I presupposti per smettere, nel prossimo futuro, di chiamarla “alternativa” ci sono. La finanza non bancaria, infatti, sta prendendo sempre più piede tra le aziende italiane che si trovano si fronte un numero crescente di strumenti attraverso i quali reperire le risorse necessarie per la crescita.

A suggerire questa crescita è il  calcolo è degli Osservatori Entrepreneurship & Finance della School of Management del Politecnico di Milano nel primo Quaderno sulla Finanza Alternativa (scaricabile qui). Stando alla ricerca, nei primi sei mesi del 2018, 1.800 aziende hanno raccolto risorse al di fuosi del sistema bancario per oltre  1,2 miliardi di euro. Una cifra che sale a quasi 3,6 miliardi se si include nel conteggio anche lo scorso anno.

Il canale più battuto dalle imprese è quello dei minibond, che ha contribuito per il 51% del mercato (contro il 28% del periodo 2008-2018) e 1,84 miliardi di finanziamenti generati, seguto dal private equity (considerato solo per le operazioni di expansion e replacement) e dal venture capital, che rappresentano il 22% del mercato.

Significativa la presenza dell’invoice trading,  strumento adottato da 900 pmi, che vale il 16% del mercato e che nei 18 mesi ha prodotto un flusso di finanziamenti quasi pari a quello dell’ultimo decennio (580,8 milioni di euro su 612,2 a partire dal 2008).

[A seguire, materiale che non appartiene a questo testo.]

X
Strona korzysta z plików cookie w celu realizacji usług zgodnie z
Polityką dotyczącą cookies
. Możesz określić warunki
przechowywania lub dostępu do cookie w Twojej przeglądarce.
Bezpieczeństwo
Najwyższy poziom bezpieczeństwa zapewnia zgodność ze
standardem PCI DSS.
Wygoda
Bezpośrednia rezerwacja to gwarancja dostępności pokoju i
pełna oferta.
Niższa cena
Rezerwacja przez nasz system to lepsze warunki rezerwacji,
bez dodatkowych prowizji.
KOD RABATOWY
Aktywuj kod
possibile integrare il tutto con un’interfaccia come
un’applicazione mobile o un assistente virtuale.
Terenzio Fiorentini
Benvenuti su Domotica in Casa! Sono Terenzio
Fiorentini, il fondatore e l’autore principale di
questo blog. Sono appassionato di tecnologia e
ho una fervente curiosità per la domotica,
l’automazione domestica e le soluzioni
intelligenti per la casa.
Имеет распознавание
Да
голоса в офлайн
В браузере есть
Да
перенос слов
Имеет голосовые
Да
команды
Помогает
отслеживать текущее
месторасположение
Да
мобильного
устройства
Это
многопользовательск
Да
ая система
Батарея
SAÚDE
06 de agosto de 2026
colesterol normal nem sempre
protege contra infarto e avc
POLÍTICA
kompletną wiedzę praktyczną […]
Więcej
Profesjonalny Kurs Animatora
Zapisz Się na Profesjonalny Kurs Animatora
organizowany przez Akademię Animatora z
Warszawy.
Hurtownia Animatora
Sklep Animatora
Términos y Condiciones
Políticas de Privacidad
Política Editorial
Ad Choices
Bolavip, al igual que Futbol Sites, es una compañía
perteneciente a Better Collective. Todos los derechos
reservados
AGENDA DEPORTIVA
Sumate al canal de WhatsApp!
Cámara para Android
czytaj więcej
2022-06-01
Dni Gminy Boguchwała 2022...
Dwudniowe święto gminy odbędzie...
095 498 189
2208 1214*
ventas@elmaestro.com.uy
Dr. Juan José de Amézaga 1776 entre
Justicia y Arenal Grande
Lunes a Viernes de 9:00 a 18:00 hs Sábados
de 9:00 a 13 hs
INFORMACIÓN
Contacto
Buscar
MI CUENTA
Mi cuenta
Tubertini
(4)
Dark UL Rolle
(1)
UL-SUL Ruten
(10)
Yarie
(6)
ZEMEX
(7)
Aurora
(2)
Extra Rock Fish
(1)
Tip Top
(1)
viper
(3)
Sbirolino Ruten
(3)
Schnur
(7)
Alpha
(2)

Ancora minoritari ma in crescita il crowdfunding (3%) e le ICOs (al 2%), cioè i collocamenti di token digitali su Internet grazie alla tecnologia emergente della blockchain.

Resta ancora indietro il direct lending (0,6%) che però il Politecnico considera escludendo gli investimenti del fondi specializzati sulle piattaforme fintech, già conteggiati invece tra gli investimenti delle piattaforme fintech di lending e invoice financing.

Nel complesso, come rileva il direttore scientifico della ricerca del Politecnico, Giancarlo Giudici, siamo in presenza di “un mercato che sta profondamente cambiando, dove il gap persistente e non piccolo con gli altri Paesi europei comparabili dimostra che esiste spazio per la crescita e per nuovi attori”.

Per quanto in crescita, il settore trova ancora resistenze e difficoltà, ad esempio da un punto di vista regolamentare, culturale o di informazione. Le 1.800 imprese che hanno avuto accesso a finanziamenti alternativi rappresentano appena l’1% delle Pmi che tendenzialmente potrebbero aspirare . “Serve una robusta politica di educazione finanziaria verso imprenditori e possibili investitori: per incrementare l’offerta di risorse, ma anche per superare un gap culturale che in Italia ha frenato le Pmi nella ricerca di alleanze e di supporto finanziario dall’esterno attraverso fonti alternative al credito bancario”, ha commentato Giudici.